Dead crow tests positive for West Nile virusThe Pierce County Health Department reports a dead crow found in Pierce County on July 16 has tested positive for West Nile virus.
The Pierce County Health Department reports a dead crow found in Pierce County on July 16 has tested positive for West Nile virus. This is the first bird testing positive for West Nile virus in Pierce County since surveillance for the mosquito-transmitted virus began May 1.
“The positive bird means that residents of Pierce County need to be more vigilant in their personal protective measures to prevent mosquito bites,” Sue Galoff, Health Officer/ Public Health Director said.
West Nile Virus is spread to humans through the bite of an infected mosquito. Mosquitoes get the virus by feeding on infected birds.
“Pierce County residents should be aware of West Nile virus and take some simple steps to protect themselves against mosquito bites,” Galoff said. “The West Nile virus seems to be here to stay, so the best way to avoid the disease is to reduce exposure to and eliminate breeding grounds for mosquitoes.”

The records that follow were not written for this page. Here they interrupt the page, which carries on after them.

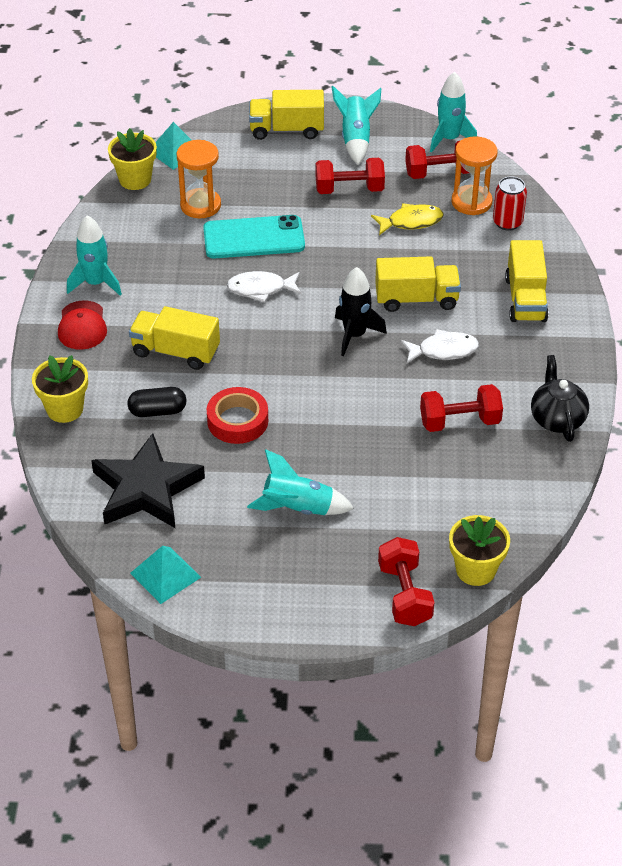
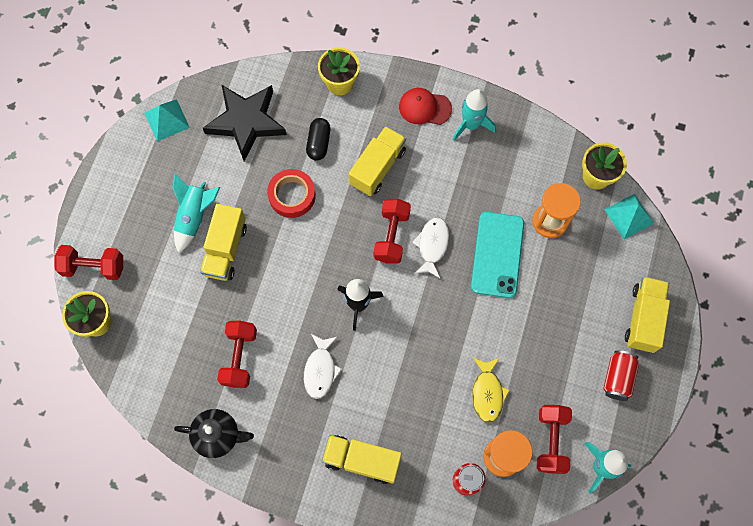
camera: 105 degrees right, 25 degrees up
(349, 189) = (544, 351): red dumbbell -> red dumbbell (391, 236)
(356, 139) = (617, 378): turquoise rocket -> red can
(416, 299) = (387, 367): yellow truck -> yellow truck (225, 249)

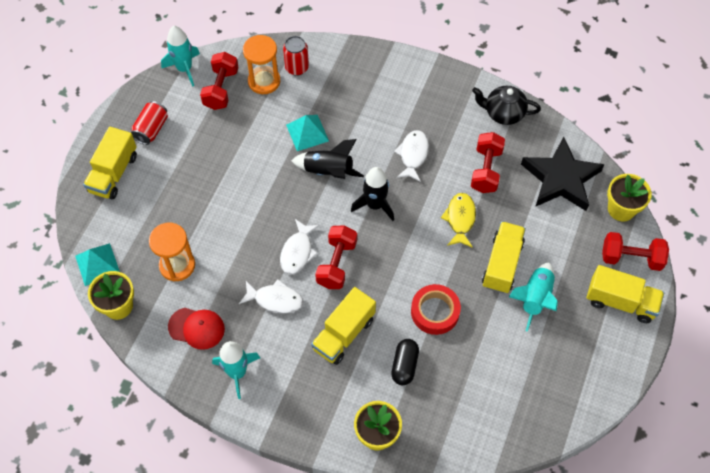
camera: 175 degrees left, 10 degrees down
(167, 120) = (572, 406): turquoise pyramid -> turquoise pyramid (307, 132)
(246, 122) = (483, 396): black star -> black star (560, 179)
(362, 460) = (381, 87): yellow truck -> yellow truck (620, 302)
(412, 340) = (328, 172): none -> black rocket
(424, 107) = (285, 397): red cap -> red cap (196, 328)
(447, 195) = (275, 300): none -> white fish
(487, 393) = (267, 126): yellow fish -> yellow fish (460, 219)
(497, 255) = (236, 238): turquoise phone -> none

The Pierce County Health Department recommends the following:
• Limit time spent outside at dawn and dusk, when mosquitoes are most active.
• Apply insect repellant to clothing as well as exposed skin since mosquitoes may bite through clothing.
• Make sure window and door screens are in good repair to prevent mosquito entry.
• Properly dispose of items that hold water, such as tin cans, plastic containers, ceramic pots, or discarded tires.
• Clean roof gutters and downspouts for proper drainage.
• Turn over wheelbarrows, wading pools, boats, and canoes when not in use.
• Change the water in birdbaths and pet dishes at least every three days.
• Clean and chlorinate swimming pools, outdoor saunas, and hot tubs; drain water from pool covers.
• Trim tall grass, weeds, and vines since mosquitoes use these areas to rest during hot daylight hours.
• Landscape to prevent water from pooling in low-lying areas.
The majority of people (80%) who are infected with West Nile Virus do not get sick. Those who do become ill usually experience mild symptoms such as fever, headache, muscle ache, and fatigue. Less than 1% of people infected with the virus get seriously ill. Older adults (age 50+) and those with compromised immune systems are at greater risk of developing severe disease that can be fatal including encephalitis, meningitis, paralysis, and coma.
The Department of Health Services has monitored the spread of West Nile virus since 2001 among wild birds, horses, mosquitoes, and people. In 2002, the state documented its first human infections, with 52 human cases. In 2011, there were three human cases of West Nile virus.